才看了两眼,卫卿珩脑子里飞快计算着,发现全对上了数字之后,他才不由啧啧两声:
“居然真是账册……”
“燕氏居然敢放这样的女人进宫……”他隔了一会冷舒一口气,“这是太看得起我非得弄死我呢?还是太看得起他们自己,觉得能够掌控这样一个棋子?”
“陛下。”
“说吧。”
“这只是半部账本,可能还有一本或两本记载了燕氏行贿沟通人员名单的名录,另外还有至少一本的下部账本……”
“所以呢,”卫卿珩往椅背上靠了靠,“你们无能,不是没能让她吐出更多来吗?”
“是……”他咬咬牙,“燕氏不管怎么用刑,都不肯再说,是属下无能……”
“罢了。”他摆摆手,“这是在等我表态呢,真是不见兔子不撒鹰。
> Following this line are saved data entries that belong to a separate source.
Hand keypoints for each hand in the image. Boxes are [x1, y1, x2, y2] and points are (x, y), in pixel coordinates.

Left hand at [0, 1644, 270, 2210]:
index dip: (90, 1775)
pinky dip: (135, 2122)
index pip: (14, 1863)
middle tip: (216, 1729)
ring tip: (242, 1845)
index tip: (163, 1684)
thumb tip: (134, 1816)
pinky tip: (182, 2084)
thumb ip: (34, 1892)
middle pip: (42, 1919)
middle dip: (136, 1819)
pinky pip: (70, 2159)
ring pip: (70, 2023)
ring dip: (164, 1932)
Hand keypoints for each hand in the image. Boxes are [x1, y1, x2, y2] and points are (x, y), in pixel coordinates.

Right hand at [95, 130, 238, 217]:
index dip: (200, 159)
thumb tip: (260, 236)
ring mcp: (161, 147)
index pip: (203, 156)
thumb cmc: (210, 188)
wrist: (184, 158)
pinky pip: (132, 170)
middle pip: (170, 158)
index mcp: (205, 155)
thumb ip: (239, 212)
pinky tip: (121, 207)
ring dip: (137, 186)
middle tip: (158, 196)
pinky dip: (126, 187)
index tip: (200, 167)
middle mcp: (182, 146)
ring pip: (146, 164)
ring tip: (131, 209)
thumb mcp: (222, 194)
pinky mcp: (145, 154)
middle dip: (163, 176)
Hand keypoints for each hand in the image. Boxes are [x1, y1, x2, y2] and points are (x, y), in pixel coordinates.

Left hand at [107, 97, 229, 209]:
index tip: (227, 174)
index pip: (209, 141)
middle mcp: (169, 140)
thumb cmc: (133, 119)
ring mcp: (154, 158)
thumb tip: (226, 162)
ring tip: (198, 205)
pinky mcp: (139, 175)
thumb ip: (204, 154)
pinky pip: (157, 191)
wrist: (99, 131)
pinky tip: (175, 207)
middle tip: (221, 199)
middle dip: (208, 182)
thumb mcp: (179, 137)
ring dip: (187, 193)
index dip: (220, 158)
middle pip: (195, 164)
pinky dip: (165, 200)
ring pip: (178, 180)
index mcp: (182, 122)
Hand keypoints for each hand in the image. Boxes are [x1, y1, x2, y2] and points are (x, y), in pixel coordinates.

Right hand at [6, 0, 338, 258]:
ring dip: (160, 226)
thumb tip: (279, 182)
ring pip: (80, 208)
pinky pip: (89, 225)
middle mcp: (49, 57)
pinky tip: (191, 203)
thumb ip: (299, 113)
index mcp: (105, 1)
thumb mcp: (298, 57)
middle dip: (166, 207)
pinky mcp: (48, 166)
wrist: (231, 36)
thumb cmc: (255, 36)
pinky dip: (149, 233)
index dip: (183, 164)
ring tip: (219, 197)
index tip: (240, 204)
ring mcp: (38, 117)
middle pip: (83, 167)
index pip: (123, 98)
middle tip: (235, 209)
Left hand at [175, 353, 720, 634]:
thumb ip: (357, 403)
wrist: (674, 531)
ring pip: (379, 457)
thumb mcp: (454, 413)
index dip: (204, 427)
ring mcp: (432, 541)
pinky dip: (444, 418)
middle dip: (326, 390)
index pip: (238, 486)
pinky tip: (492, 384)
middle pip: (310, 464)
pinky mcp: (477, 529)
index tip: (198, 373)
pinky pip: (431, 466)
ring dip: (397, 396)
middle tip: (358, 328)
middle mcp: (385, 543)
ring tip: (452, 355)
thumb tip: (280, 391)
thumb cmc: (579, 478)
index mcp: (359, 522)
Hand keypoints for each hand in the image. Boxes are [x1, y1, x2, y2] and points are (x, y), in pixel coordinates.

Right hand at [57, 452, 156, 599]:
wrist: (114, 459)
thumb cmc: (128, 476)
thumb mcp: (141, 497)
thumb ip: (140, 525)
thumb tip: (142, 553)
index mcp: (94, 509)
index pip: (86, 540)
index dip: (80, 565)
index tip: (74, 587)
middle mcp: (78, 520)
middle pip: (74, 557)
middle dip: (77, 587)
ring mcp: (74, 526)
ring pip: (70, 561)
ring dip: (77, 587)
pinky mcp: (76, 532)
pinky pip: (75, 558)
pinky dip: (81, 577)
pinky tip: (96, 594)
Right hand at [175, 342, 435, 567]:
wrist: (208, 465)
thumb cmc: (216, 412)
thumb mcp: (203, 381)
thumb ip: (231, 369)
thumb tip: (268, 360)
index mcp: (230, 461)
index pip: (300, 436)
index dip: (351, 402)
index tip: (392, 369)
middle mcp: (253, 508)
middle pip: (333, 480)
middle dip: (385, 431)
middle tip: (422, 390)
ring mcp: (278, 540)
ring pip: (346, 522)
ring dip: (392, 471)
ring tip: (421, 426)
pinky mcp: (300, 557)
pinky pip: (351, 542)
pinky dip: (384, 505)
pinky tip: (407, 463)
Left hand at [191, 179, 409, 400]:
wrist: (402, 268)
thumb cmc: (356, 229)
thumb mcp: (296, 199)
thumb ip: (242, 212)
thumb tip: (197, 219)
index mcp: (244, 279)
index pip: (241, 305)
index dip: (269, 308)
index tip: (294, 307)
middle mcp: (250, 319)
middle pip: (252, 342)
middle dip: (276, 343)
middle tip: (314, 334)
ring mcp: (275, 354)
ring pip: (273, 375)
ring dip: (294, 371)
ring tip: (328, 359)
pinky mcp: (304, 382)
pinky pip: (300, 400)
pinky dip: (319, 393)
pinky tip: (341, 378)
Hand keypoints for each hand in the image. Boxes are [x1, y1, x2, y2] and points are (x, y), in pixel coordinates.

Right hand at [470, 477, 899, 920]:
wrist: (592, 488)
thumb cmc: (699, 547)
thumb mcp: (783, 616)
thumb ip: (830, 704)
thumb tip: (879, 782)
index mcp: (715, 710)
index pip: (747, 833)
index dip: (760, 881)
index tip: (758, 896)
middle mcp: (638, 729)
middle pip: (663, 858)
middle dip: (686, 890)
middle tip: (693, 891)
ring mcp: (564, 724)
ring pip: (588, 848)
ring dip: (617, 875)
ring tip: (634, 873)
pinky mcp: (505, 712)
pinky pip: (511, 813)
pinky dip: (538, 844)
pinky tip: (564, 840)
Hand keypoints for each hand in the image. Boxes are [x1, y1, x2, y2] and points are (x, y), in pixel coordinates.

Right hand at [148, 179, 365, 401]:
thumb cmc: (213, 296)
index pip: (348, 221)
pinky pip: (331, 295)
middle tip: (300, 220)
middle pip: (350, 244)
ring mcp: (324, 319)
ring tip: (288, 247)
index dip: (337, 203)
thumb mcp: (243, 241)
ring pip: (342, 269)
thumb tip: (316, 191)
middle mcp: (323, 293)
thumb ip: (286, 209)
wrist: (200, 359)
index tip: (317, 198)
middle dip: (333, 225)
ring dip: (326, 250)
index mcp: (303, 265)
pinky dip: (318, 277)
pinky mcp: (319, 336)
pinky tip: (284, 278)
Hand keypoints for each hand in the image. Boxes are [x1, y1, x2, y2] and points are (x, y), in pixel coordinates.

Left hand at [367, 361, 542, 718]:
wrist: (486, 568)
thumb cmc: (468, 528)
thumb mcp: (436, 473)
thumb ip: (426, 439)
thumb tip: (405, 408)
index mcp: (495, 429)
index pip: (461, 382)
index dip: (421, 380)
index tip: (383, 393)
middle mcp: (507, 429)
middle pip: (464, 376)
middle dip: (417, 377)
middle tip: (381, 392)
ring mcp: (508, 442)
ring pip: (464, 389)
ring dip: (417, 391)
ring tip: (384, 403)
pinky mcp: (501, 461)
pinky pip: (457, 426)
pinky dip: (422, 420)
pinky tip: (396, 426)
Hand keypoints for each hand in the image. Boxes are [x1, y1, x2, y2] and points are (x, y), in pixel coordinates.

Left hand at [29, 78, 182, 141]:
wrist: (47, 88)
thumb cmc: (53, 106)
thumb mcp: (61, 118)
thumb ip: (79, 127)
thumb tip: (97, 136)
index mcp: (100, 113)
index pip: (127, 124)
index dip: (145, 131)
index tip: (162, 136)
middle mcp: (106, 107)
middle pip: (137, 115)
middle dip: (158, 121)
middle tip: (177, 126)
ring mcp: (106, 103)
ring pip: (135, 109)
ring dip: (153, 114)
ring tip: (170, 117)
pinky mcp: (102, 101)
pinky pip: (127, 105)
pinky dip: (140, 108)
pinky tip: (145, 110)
到了这个地步,还能玩弄心术和我对抗,确实是个有本事的女人,可惜被后院限制住了,若放到朝堂上,我哪还能这么顺利……”
“眼下燕氏还没有发现,这是她私下弄的账册,若不然继续审……”
“算了。”卫卿珩闭上的眼睛重新睁开,“先晾她几日吧,过段时间再说。”
“看你旁边同僚,都忙得瘦了不少吧。”卫卿珩笑了一声,下头两个没有一个敢跟着笑的,反而脸上更加凝重严肃了,半点情绪不敢流露。
自成了帝王,卫卿珩的威严已到了逐渐能收放有方的地步,才愈发叫人害怕了。
明明仍看着是仁君的样子,但私下的手段并不软弱半分,还显得深不见底,往日他们两个虽然是同僚,但可从来不会碰上面,更不会给任何交流的机会。